[Extracted page text data]
------------------------------------

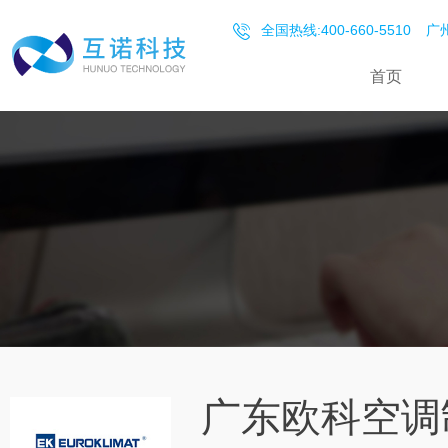
全国热线:400-660-5510
广州
首页
广东欧科空调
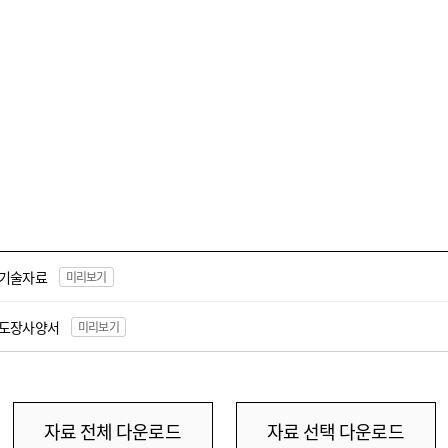
기술자료
미리보기
도장사양서
미리보기
자료 전체 다운로드
자료 선택 다운로드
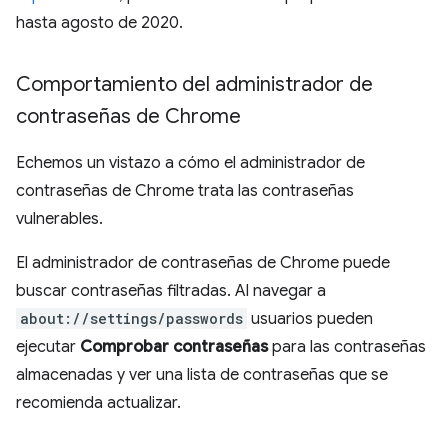
hasta agosto de 2020.
Comportamiento del administrador de
contraseñas de Chrome
Echemos un vistazo a cómo el administrador de
contraseñas de Chrome trata las contraseñas
vulnerables.
El administrador de contraseñas de Chrome puede
buscar contraseñas filtradas. Al navegar a
about://settings/passwords
usuarios pueden
ejecutar
Comprobar contraseñas
para las contraseñas
almacenadas y ver una lista de contraseñas que se
recomienda actualizar.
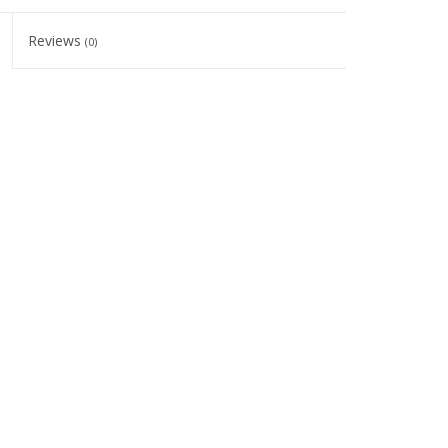
Reviews
(0)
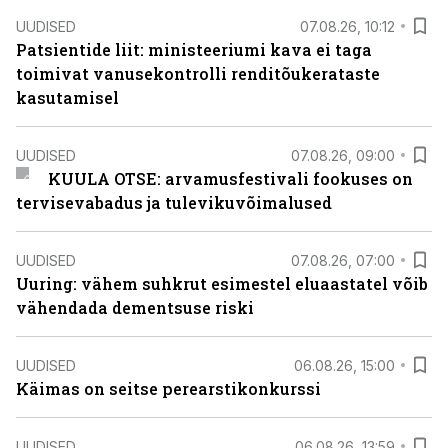
UUDISED
07.08.26, 10:12
Patsientide liit: ministeeriumi kava ei taga
toimivat vanusekontrolli renditõukerataste
kasutamisel
UUDISED
07.08.26, 09:00
KUULA OTSE: arvamusfestivali fookuses on
tervisevabadus ja tulevikuvõimalused
UUDISED
07.08.26, 07:00
Uuring: vähem suhkrut esimestel eluaastatel võib
vähendada dementsuse riski
UUDISED
06.08.26, 15:00
Käimas on seitse perearstikonkurssi
UUDISED
06.08.26, 13:59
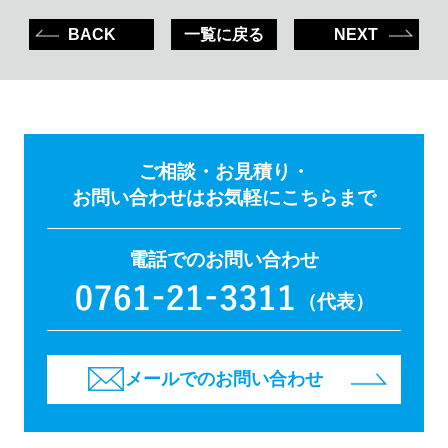
BACK
一覧に戻る
NEXT
ご相談・お見積り・
お問い合わせはお気軽にこちらまで
電話でのお問い合わせ
（代表）
メールでのお問い合わせ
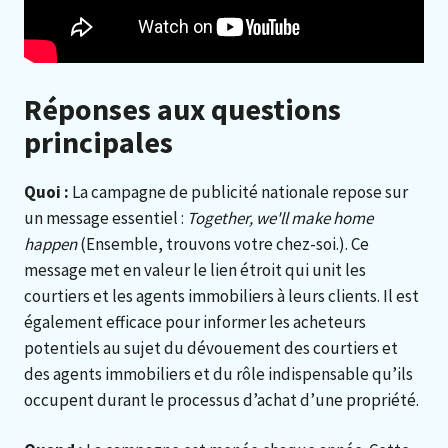
Réponses aux questions
principales
Quoi :
La campagne de publicité nationale repose sur
un message essentiel :
Together, we'll make home
happen
(Ensemble, trouvons votre chez-soi.). Ce
message met en valeur le lien étroit qui unit les
courtiers et les agents immobiliers à leurs clients. Il est
également efficace pour informer les acheteurs
potentiels au sujet du dévouement des courtiers et
des agents immobiliers et du rôle indispensable qu’ils
occupent durant le processus d’achat d’une propriété.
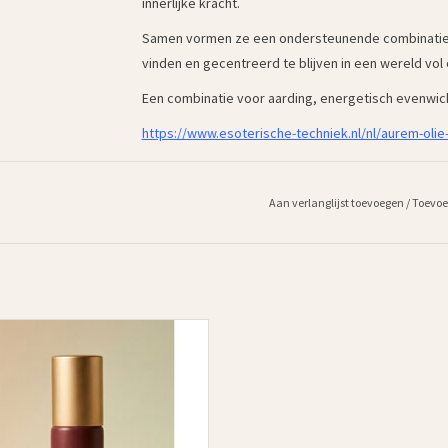
innerlijke kracht.
Samen vormen ze een ondersteunende combinatie om
vinden en gecentreerd te blijven in een wereld vol
Een combinatie voor aarding, energetisch evenwich
https://www.esoterische-techniek.nl/nl/aurem-olie
Aan verlanglijst toevoegen
/
Toevoe
s de etherische olie blend voor Aarding
ligheid. Van hoofd naar lichaam. Van
aar zijn. Een innerlijke reis die bestaat
fases van aarding naar overgave. Voel in
ke fase je bent en welke olie met je
resoneert.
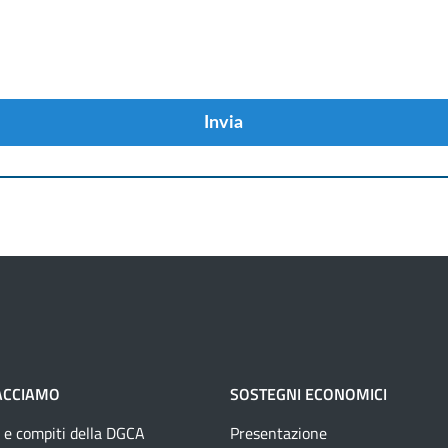
Invia
ACCIAMO
SOSTEGNI ECONOMICI
 e compiti della DGCA
Presentazione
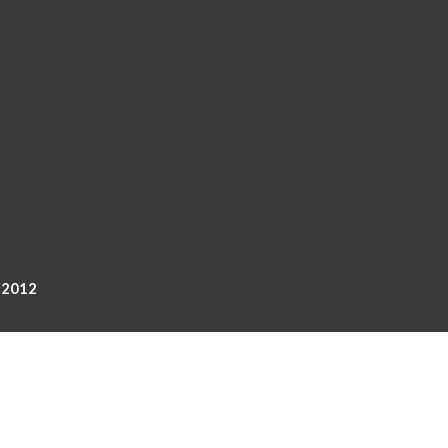
r 2012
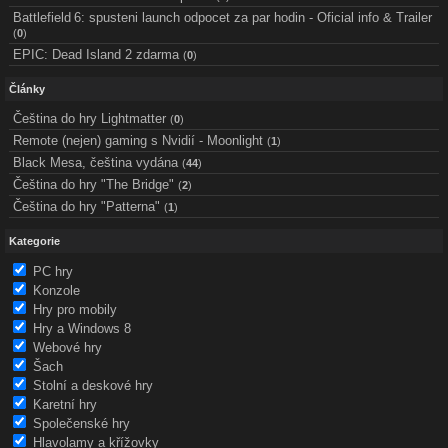
Battlefield 6: spusteni launch odpocet za par hodin - Oficial info & Trailer
(
0
)
EPIC: Dead Island 2 zdarma
(
0
)
Články
Čeština do hry Lightmatter
(
0
)
Remote (nejen) gaming s Nvidií - Moonlight
(
1
)
Black Mesa, čeština vydána
(
44
)
Čeština do hry "The Bridge"
(
2
)
Čeština do hry "Patterna"
(
1
)
Kategorie
PC hry
Konzole
Hry pro mobily
Hry a Windows 8
Webové hry
Šach
Stolní a deskové hry
Karetní hry
Společenské hry
Hlavolamy a křížovky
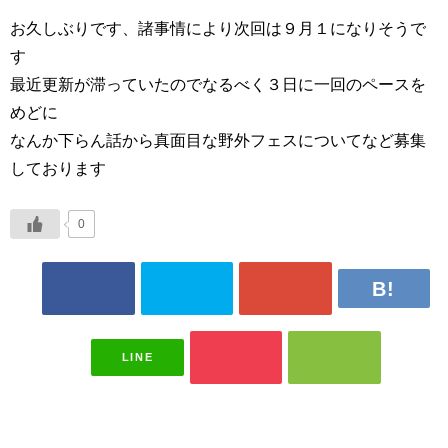
お久しぶりです、諸事情により次回は９月１になりそうで
す
最近更新が滞っていたのでなるべく３日に一回のペースを
めどに
なんか下らん話から真面目な野外フェスについてなど募集
しております
0
LINE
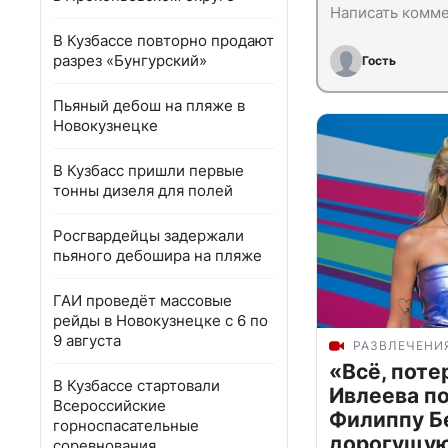
В Кузбассе повторно продают
разрез «Бунгурский»
Гость
Пьяный дебош на пляже в
Новокузнецке
В Кузбасс пришли первые
тонны дизеля для полей
Росгвардейцы задержали
пьяного дебошира на пляже
ГАИ проведёт массовые
рейды в Новокузнецке с 6 по
9 августа
РАЗВЛЕЧЕНИ
«Всё, поте
В Кузбассе стартовали
Ивлеева п
Всероссийские
Филиппу Б
горноспасательные
дорогущую 
соревнования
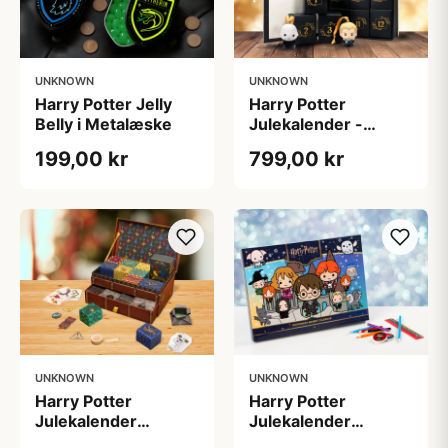
UNKNOWN
UNKNOWN
Harry Potter Jelly
Harry Potter
Belly i Metalæske
Julekalender -
Juletræspynt
199,00 kr
799,00 kr
UNKNOWN
UNKNOWN
Harry Potter
Harry Potter
Julekalender
Julekalender
Samlerboks
Skrivetilbehør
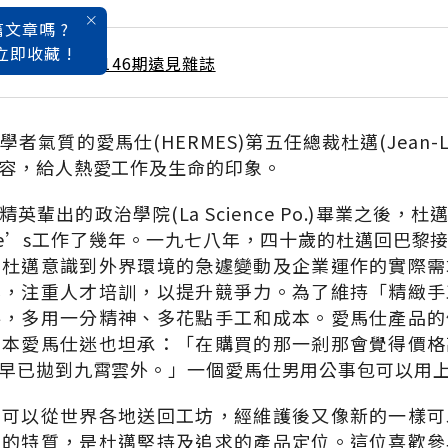
文章嗎 ?
立即收藏 !
 / 8月號雜誌 第146期遠見雜誌
氣質的愛馬仕(HERMES)第五任總裁杜邁(Jean-Lou
容，給人熱愛工作及生命的印象。
英輩出的政治學院(La Science Po.)畢業之後，
indale’s工作了幾年。一九七八年，四十歲的杜邁回巴
，杜邁意識到外界環境的急遽變動及企業運作的實際需
化，注重人才培訓，以提升競爭力。為了維持「精緻手
料，多用一分精神、多花點手工和成本。愛馬仕產品的
日本愛馬仕迷也坦承：「在購買的那一剎那會覺得價格
早已拋到九霄雲外。」一個愛馬仕男用公事包可以用
，可以從世界各地送回工坊，經維護後又像新的一樣可
久的特質，是杜邁堅持及追求的產品定位。這位喜歡參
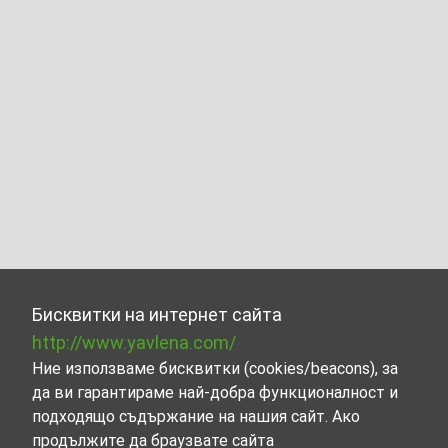
Бисквитки на интернет сайта
http://www.yavlena.com/
Ние използваме бисквитки (cookies/beacons), за
да ви гарантираме най-добра функционалност и
подходящо съдържание на нашия сайт. Ако
продължите да браузвате сайта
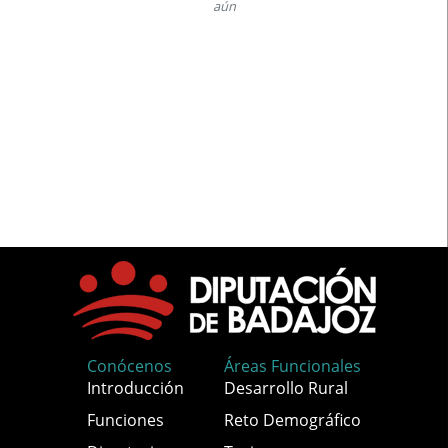
aún
Conócenos
Áreas Funcionales
Introducción
Desarrollo Rural
Funciones
Reto Demográfico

------------------------------------

I'd like every record above written out again exactly, without the pictures.

全国热线:400-660-5510
广州
首页
广东欧科空调
기술자료
미리보기
도장사양서
미리보기
자료 전체 다운로드
자료 선택 다운로드
hasta agosto de 2020.
Comportamiento del administrador de
contraseñas de Chrome
Echemos un vistazo a cómo el administrador de
contraseñas de Chrome trata las contraseñas
vulnerables.
El administrador de contraseñas de Chrome puede
buscar contraseñas filtradas. Al navegar a
about://settings/passwords
usuarios pueden
ejecutar
Comprobar contraseñas
para las contraseñas
almacenadas y ver una lista de contraseñas que se
recomienda actualizar.
Reviews
(0)
UUDISED
07.08.26, 10:12
Patsientide liit: ministeeriumi kava ei taga
toimivat vanusekontrolli renditõukerataste
kasutamisel
UUDISED
07.08.26, 09:00
KUULA OTSE: arvamusfestivali fookuses on
tervisevabadus ja tulevikuvõimalused
UUDISED
07.08.26, 07:00
Uuring: vähem suhkrut esimestel eluaastatel võib
vähendada dementsuse riski
UUDISED
06.08.26, 15:00
Käimas on seitse perearstikonkurssi
UUDISED
06.08.26, 13:59
BACK
一覧に戻る
NEXT
ご相談・お見積り・
お問い合わせはお気軽にこちらまで
電話でのお問い合わせ
（代表）
メールでのお問い合わせ
Réponses aux questions
principales
Quoi :
La campagne de publicité nationale repose sur
un message essentiel :
Together, we'll make home
happen
(Ensemble, trouvons votre chez-soi.). Ce
message met en valeur le lien étroit qui unit les
courtiers et les agents immobiliers à leurs clients. Il est
également efficace pour informer les acheteurs
potentiels au sujet du dévouement des courtiers et
des agents immobiliers et du rôle indispensable qu’ils
occupent durant le processus d’achat d’une propriété.
innerlijke kracht.
Samen vormen ze een ondersteunende combinatie om
vinden en gecentreerd te blijven in een wereld vol
Een combinatie voor aarding, energetisch evenwich
https://www.esoterische-techniek.nl/nl/aurem-olie
Aan verlanglijst toevoegen
/
Toevoe
s de etherische olie blend voor Aarding
ligheid. Van hoofd naar lichaam. Van
aar zijn. Een innerlijke reis die bestaat
fases van aarding naar overgave. Voel in
ke fase je bent en welke olie met je
resoneert.
Invia
ACCIAMO
SOSTEGNI ECONOMICI
 e compiti della DGCA
Presentazione
r 2012
Battlefield 6: spusteni launch odpocet za par hodin - Oficial info & Trailer
(
0
)
EPIC: Dead Island 2 zdarma
(
0
)
Články
Čeština do hry Lightmatter
(
0
)
Remote (nejen) gaming s Nvidií - Moonlight
(
1
)
Black Mesa, čeština vydána
(
44
)
Čeština do hry "The Bridge"
(
2
)
Čeština do hry "Patterna"
(
1
)
Kategorie
PC hry
Konzole
Hry pro mobily
Hry a Windows 8
Webové hry
Šach
Stolní a deskové hry
Karetní hry
Společenské hry
Hlavolamy a křížovky
お久しぶりです、諸事情により次回は９月１になりそうで
す
最近更新が滞っていたのでなるべく３日に一回のペースを
めどに
なんか下らん話から真面目な野外フェスについてなど募集
しております
0
LINE
В Кузбассе повторно продают
разрез «Бунгурский»
Гость
Пьяный дебош на пляже в
Новокузнецке
В Кузбасс пришли первые
тонны дизеля для полей
Росгвардейцы задержали
пьяного дебошира на пляже
ГАИ проведёт массовые
рейды в Новокузнецке с 6 по
9 августа
РАЗВЛЕЧЕНИ
«Всё, поте
В Кузбассе стартовали
Ивлеева п
Всероссийские
Филиппу Б
горноспасательные
дорогущую 
соревнования
UNKNOWN
UNKNOWN
Harry Potter Jelly
Harry Potter
Belly i Metalæske
Julekalender -
Juletræspynt
199,00 kr
799,00 kr
UNKNOWN
UNKNOWN
Harry Potter
Harry Potter
Julekalender
Julekalender
Samlerboks
Skrivetilbehør
文章嗎 ?
立即收藏 !
 / 8月號雜誌 第146期遠見雜誌
氣質的愛馬仕(HERMES)第五任總裁杜邁(Jean-Lou
容，給人熱愛工作及生命的印象。
英輩出的政治學院(La Science Po.)畢業之後，
indale’s工作了幾年。一九七八年，四十歲的杜邁回巴
，杜邁意識到外界環境的急遽變動及企業運作的實際需
化，注重人才培訓，以提升競爭力。為了維持「精緻手
料，多用一分精神、多花點手工和成本。愛馬仕產品的
日本愛馬仕迷也坦承：「在購買的那一剎那會覺得價格
早已拋到九霄雲外。」一個愛馬仕男用公事包可以用
，可以從世界各地送回工坊，經維護後又像新的一樣可
久的特質，是杜邁堅持及追求的產品定位。這位喜歡參
Бисквитки на интернет сайта
http://www.yavlena.com/
Ние използваме бисквитки (cookies/beacons), за
да ви гарантираме най-добра функционалност и
подходящо съдържание на нашия сайт. Ако
продължите да браузвате сайта
aún
Conócenos
Áreas Funcionales
Introducción
Desarrollo Rural
Funciones
Reto Demográfico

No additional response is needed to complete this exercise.